The course seeks to investigate the common values of very different from each other masterpieces by some of the outstanding poets and novelists of the Russian 20th Century. On the background of the radical transformations of Russian literary civilization from the “fin de siécle” modernism to the dogmatism of “proletarian writers” after October Revolution, to the Socialist realism canon, the following topics will be presented in a roughfly cronological order:
- The Silver Age. Decadentism and Symbolism.
- The poetic world of Alexandr Blok (1880-1921). The most eminent of the Russian Symbolists, Blok developed from the ethereal verses about the Beautiful Lady (Stixi o prekrasnoj dame, 1904) to his powerful mature manner whithin 1916. The intoxication of love, the spiritual destiny of his homeland, the uncertainty of modern times are some of the main themes of his greatest poems. At first enthusiastic about Revolution, perceived as a sort of natural cataclysm, he soon suffered the agonizing limitations on the artistic creation during the civil war.
- The poetry of Anna Akhmatova (1889-1965). One of the most talented and, at the same time, popular poets of the prerevolutionary Russia, Akhmatova shared the dramatic fate of writers and common people during Stalin’s terror. When her son was imprisoned, she composed the poem Requiem. Throughout her life she succeded in combining a classical manner, in which one feels the legacy of Pushkin, with constant poetic innovation. Among all Russian writers of the period considered Akhmatova remains the iconic representative of the time.
- Boris Pasternak (1890-1966), the poet and novelist. Pasternak began to write verses within the futurist group Centrifuge, but became an acclaimed poet in the twenties. His celebrated novel «Doctor Zhivago» (Doktor Živago) clearly stands out from the other soviet fictional works. The action of the novel starts in 1903 and ranges more than twenty years. Through the consciousness of the hero, Iurii Zhivago, the reader is presented with historical events as well as with Zhivago’s personal experiences and changes. The narrative ultimately demonstrates that the important thing in human life is not subservience in ideology, but inner freedom and faith in life conquering death. Written in a personal not realistic style, the novel was censored in Soviet Union, it was published in Italy in 1957 and its author was awarded the Nobel Prize for literature in 1958.
- Unconventional prose of the twenties and thirties: «We» by Evgenii Zamiatin (1884-1937), and «The Master and Margarita» by Mikhail Bulgakov (1891-1940).
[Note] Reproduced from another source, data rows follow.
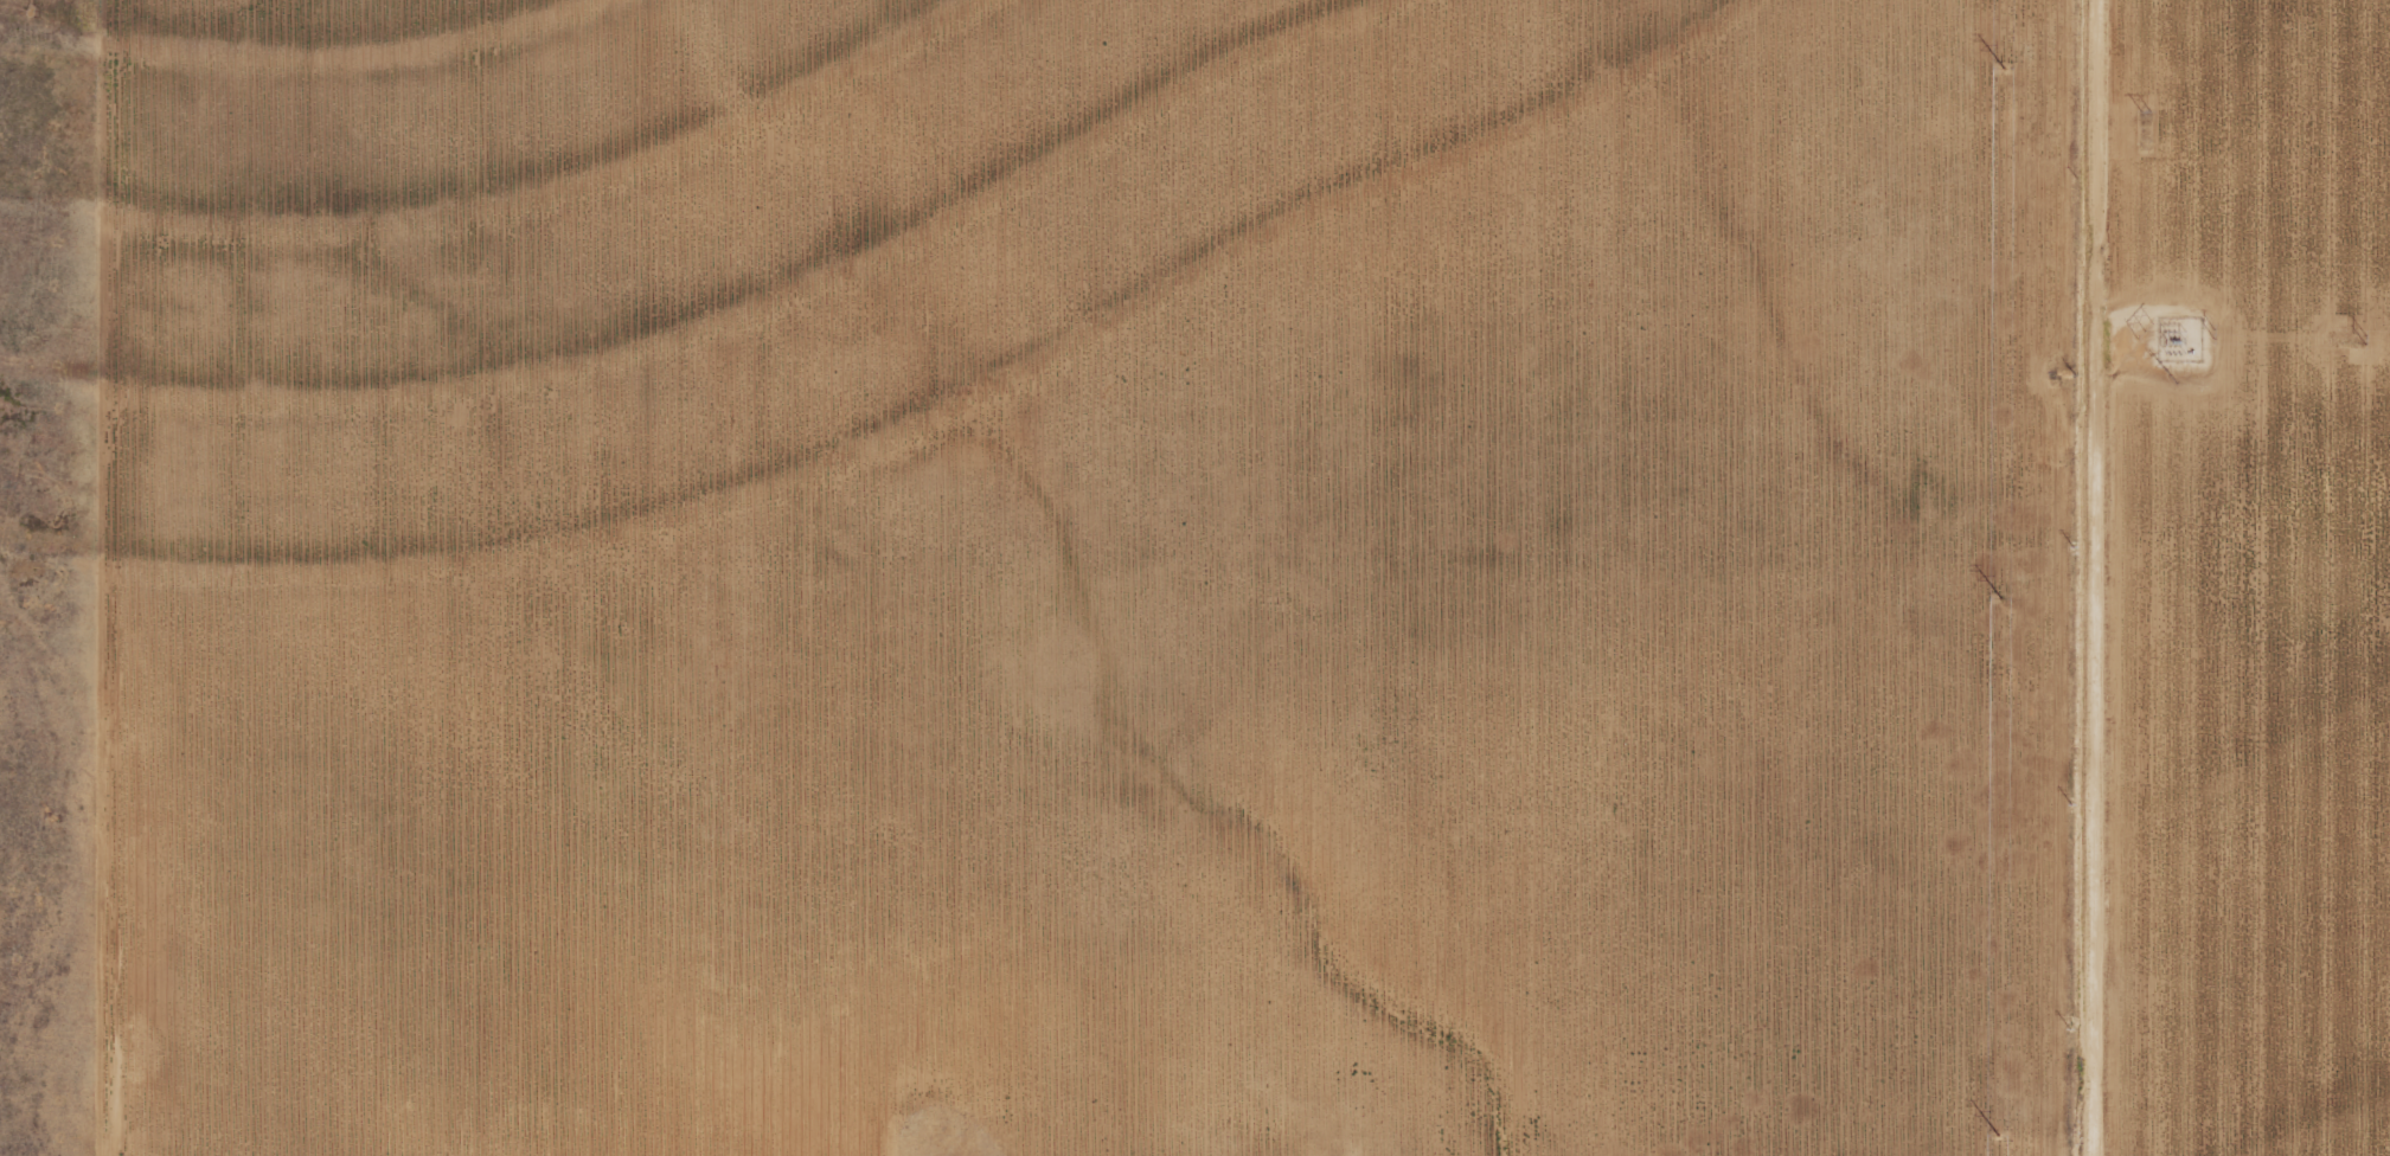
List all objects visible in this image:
power tower: (1988, 71)
power tower: (2142, 110)
power tower: (2213, 331)
power tower: (2145, 332)
power substation: (2181, 338)
power tower: (2362, 338)
power tower: (2174, 375)
road: (2044, 578)
power tower: (1988, 604)
power tower: (1983, 1139)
The novels were originally published abroad and were printed in Russia only during the years of «glasnost’» along with Akhmatova’s «Requiem» and Pasternak’s «Doctor Zhivago». Both provide illustrations of Russia’s twentieth-century tragic experience.
E.Zamiatin’s «We» (My), a modernist novel, was published in Russia only in 1988. It is set in a future society, the Single State ruled by the Benefactor, where everybody must conform to the official rules. Nevertheless in this dystopic future, where mathematical principles are dominant, Zamiatin introduce motifs such as love, dreams, and vivid stylized imagery, challenging reason and logic. «We» has been the source of inspiration for G.Orwell’s «1984» and has become a classical novel on the survival of human soul oppressed by technology, political and cultural dogma.
M.Bulgakov’s «The Master and Margarita» (Master i Margarita) presents a plot where three narrative levels interweave: the story of a writer, censored and separate from the woman he loves; the satyrical discredit of the socialist realism myth through the arrival of Mephisto in Moscow; the story of the meeting of Pontius Pilato with Jesus Christ. The unifying theme of the three levels is the power of truth and the written word in an age of tyranny, whether this be Stalin’s Russia or the Holy Land under Roman Empire.